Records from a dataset
• • • • • • •

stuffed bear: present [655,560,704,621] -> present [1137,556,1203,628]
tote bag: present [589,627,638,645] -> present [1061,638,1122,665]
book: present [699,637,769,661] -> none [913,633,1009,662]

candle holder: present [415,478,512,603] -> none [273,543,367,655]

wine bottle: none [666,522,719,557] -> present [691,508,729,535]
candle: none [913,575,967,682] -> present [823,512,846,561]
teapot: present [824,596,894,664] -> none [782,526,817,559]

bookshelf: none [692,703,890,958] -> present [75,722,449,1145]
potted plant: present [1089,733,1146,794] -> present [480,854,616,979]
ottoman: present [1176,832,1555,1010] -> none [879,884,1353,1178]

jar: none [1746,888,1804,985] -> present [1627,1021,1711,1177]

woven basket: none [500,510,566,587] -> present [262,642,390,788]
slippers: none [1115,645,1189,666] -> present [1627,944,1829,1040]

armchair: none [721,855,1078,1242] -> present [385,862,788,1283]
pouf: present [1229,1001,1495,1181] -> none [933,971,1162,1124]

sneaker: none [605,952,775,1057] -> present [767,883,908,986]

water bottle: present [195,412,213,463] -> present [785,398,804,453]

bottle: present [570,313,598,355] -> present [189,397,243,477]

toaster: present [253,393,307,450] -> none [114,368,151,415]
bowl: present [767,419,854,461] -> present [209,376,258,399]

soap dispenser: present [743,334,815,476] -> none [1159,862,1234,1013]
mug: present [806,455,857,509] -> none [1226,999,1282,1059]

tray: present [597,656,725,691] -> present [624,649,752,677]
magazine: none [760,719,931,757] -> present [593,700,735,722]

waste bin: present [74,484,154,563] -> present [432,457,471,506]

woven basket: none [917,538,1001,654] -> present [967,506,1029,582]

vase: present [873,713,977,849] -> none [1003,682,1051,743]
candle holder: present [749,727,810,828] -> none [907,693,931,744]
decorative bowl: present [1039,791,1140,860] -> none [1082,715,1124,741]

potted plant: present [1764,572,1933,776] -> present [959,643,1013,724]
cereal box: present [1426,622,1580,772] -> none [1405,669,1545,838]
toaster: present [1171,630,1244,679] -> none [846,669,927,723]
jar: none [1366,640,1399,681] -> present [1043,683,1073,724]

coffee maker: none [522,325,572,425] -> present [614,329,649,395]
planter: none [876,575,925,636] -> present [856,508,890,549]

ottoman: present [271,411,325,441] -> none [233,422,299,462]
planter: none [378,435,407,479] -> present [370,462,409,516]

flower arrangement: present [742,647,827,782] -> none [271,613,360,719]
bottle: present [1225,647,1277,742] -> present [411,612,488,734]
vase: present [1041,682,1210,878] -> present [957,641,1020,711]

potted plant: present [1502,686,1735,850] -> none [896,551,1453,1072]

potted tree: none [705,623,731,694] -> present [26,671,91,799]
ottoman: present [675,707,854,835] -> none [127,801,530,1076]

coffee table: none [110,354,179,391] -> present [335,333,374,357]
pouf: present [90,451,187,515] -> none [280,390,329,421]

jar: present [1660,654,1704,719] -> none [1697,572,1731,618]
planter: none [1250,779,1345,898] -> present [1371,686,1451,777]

• • • • • • •

» WRITTEN TASK:
Beginning of the records through the line with "pouf: present [1229,1001,1495,1181]": return that span exactly and stop there.

» RESPONSE TO THIS EXERCISE:
stuffed bear: present [655,560,704,621] -> present [1137,556,1203,628]
tote bag: present [589,627,638,645] -> present [1061,638,1122,665]
book: present [699,637,769,661] -> none [913,633,1009,662]

candle holder: present [415,478,512,603] -> none [273,543,367,655]

wine bottle: none [666,522,719,557] -> present [691,508,729,535]
candle: none [913,575,967,682] -> present [823,512,846,561]
teapot: present [824,596,894,664] -> none [782,526,817,559]

bookshelf: none [692,703,890,958] -> present [75,722,449,1145]
potted plant: present [1089,733,1146,794] -> present [480,854,616,979]
ottoman: present [1176,832,1555,1010] -> none [879,884,1353,1178]

jar: none [1746,888,1804,985] -> present [1627,1021,1711,1177]

woven basket: none [500,510,566,587] -> present [262,642,390,788]
slippers: none [1115,645,1189,666] -> present [1627,944,1829,1040]

armchair: none [721,855,1078,1242] -> present [385,862,788,1283]
pouf: present [1229,1001,1495,1181] -> none [933,971,1162,1124]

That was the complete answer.